My main concern is with the enforceability of the rights implied by these obligations. The Minister has chosen to confer the obligations by importing the statutory SEN framework into the contractual framework of academy arrangements. There are contractual agreements between the Secretary of State and an academy to which parents and pupils are not a party. There is a complex legal argument as to whether the duties imported into academy arrangements by this means are enforceable by parents or pupils. I shall spare the House all the legal technicalities, but there are essentially three ways that one might seek to ensure that the duties were enforceable.

The first is by laying on academies the same statutory obligations as those laid on maintained schools directly by statute, not by statutorily importing them into a contract. That is what my Amendment 14 would do and I still think that it is the simplest and surest way to achieve my aim, which is why I have tabled that amendment again and why it would save a lot of bother by putting everything beyond doubt, if the Minister agreed to it.

Assuming that the Minister's preference is to proceed by the contractual route and to maintain the contractual relationship with academies, there are two further ways that one might seek to enforce the contractual obligations. One is through a complaints procedure and the other is by making it clear that pupils and parents can enforce their rights by judicial review.

As for complaints procedures, complaints would presumably be made to the Secretary of State, but there is nothing that establishes such a procedure and nothing is proposed. Even if there were, it would need to be clear that if the Secretary of State found that an academy had not complied with the relevant provisions of the academy arrangements, he would require the academy to comply, and the arrangements would need to make clear that he could compel compliance. This would place a considerable additional burden on the Secretary of State, whose process for dealing with complaints is already widely perceived to be slow and ineffective-as is illustrated by the fact that it is never suggested by defendants in proceedings for judicial review that the court should decline jurisdiction because a complaint to the Secretary of State would provide an effective alternative remedy.

As for judicial review, the availability of this remedy could be put beyond doubt simply by making clear that the rights accorded to pupils and parents under academy arrangements could be enforced through judicial review. This could be done on a narrow basis relating to SEN only, as is provided for in Amendment 12, or on a wider basis covering all rights given to parents and pupils, as provided for in Amendment 13. Amendment 12 would sort out the problem relating to special educational needs, but would, if anything, weaken the position in relation to other rights-say, those relating to admissions-because it would imply that those rights could not be enforced through judicial review.

The Minister has shown himself to be very accommodating of our concerns in the quest to achieve full parity between academies and maintained schools. I hope that further discussion may be possible before Third Reading, with a view to finding a formula which would ensure that enforceability was not only a reality, but was seen to be a reality, either through a robust complaints procedure or by putting it beyond doubt that judicial review is available as a remedy.

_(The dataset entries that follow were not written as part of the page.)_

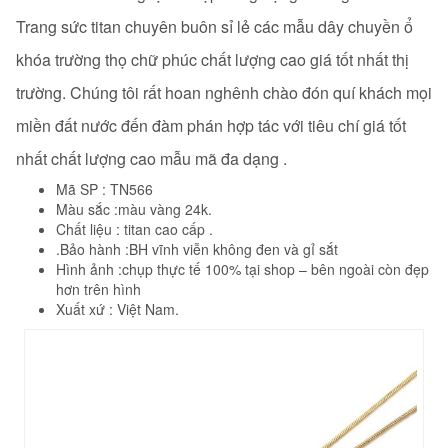
Trang sức titan chuyên buôn sỉ lẻ các mẫu dây chuyền ổ
khóa trường thọ chữ phúc
chất lượng cao giá tốt nhất thị
trường. Chúng tôi rất hoan nghênh chào đón quí khách mọi
miền đất nước đến đàm phán hợp tác với tiêu chí giá tốt
nhất chất lượng cao mẫu mã đa dạng .
Mã SP : TN566
Màu sắc :màu vàng 24k.
Chất liệu : titan cao cấp .
.Bảo hành :BH vĩnh viễn không đen và gỉ sắt
Hình ảnh :chụp thực tế 100% tại shop – bên ngoài còn đẹp
hơn trên hình
Xuất xứ : Việt Nam.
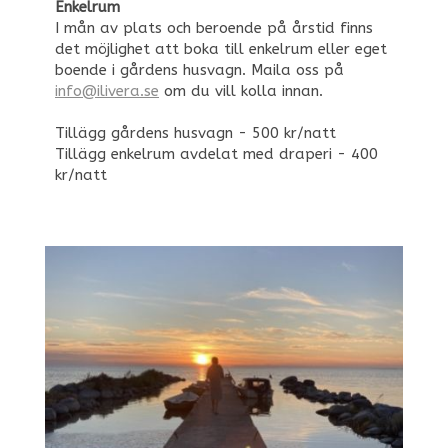
Enkelrum
I mån av plats och beroende på årstid finns
det möjlighet att boka till enkelrum eller eget
boende i gårdens husvagn. Maila oss på
info@ilivera.se
om du vill kolla innan.
Tillägg gårdens husvagn - 500 kr/natt
Tillägg enkelrum avdelat med draperi - 400
kr/natt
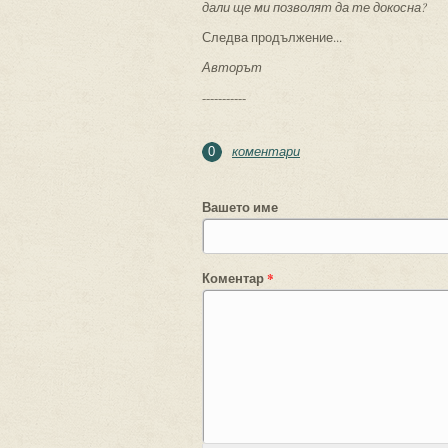
дали ще ми позволят да те докосна?
Следва продължение...
Авторът
-----------
коментари
0
Вашето име
Коментар
*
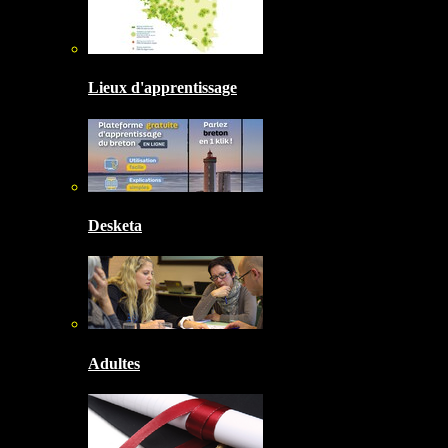
Lieux d'apprentissage
Desketa
Adultes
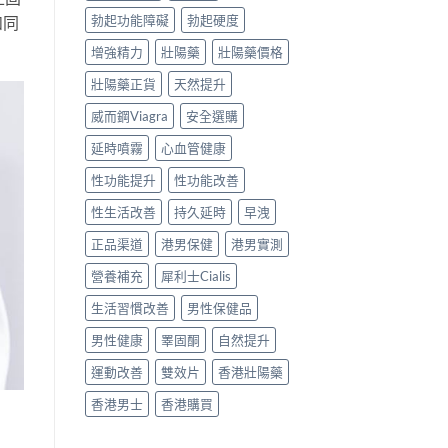
勃起功能障礙
勃起硬度
如同
增強精力
壯陽藥
壯陽藥價格
壯陽藥正貨
天然提升
威而鋼Viagra
安全選購
延時噴霧
心血管健康
性功能提升
性功能改善
性生活改善
持久延時
早洩
正品渠道
港男保健
港男實測
營養補充
犀利士Cialis
生活習慣改善
男性保健品
男性健康
睪固酮
自然提升
運動改善
雙效片
香港壯陽藥
香港男士
香港購買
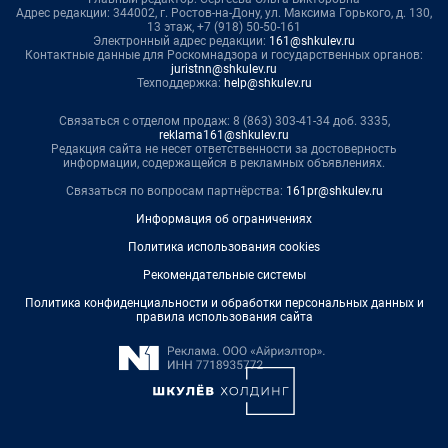
Адрес редакции: 344002, г. Ростов-на-Дону, ул. Максима Горького, д. 130,
13 этаж, +7 (918) 50-50-161
Электронный адрес редакции:
161@shkulev.ru
Контактные данные для Роскомнадзора и государственных органов:
juristnn@shkulev.ru
Техподдержка:
help@shkulev.ru
Связаться с отделом продаж: 8 (863) 303-41-34 доб. 3335,
reklama161@shkulev.ru
Редакция сайта не несет ответственности за достоверность
информации, содержащейся в рекламных объявлениях.
Связаться по вопросам партнёрства:
161pr@shkulev.ru
Информация об ограничениях
Политика использования cookies
Рекомендательные системы
Политика конфиденциальности и обработки персональных данных и
правила использования сайта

Something along the lines of Amendments 12 or 13 would do the job for judicial review, and I have suggestions for a robust complaints procedure that I would be happy to put to the Minister. Amendment 39 begins the job, but even that requires fleshing out in some respects to reflect the ingredients of a robust complaints procedure. If the Minister would be happy to proceed along these lines, I am sure that we could reach an arrangement that would put enforceability beyond doubt and would be satisfactory to everyone. If full parity is the Minister's aim, I cannot see a reason not to do this.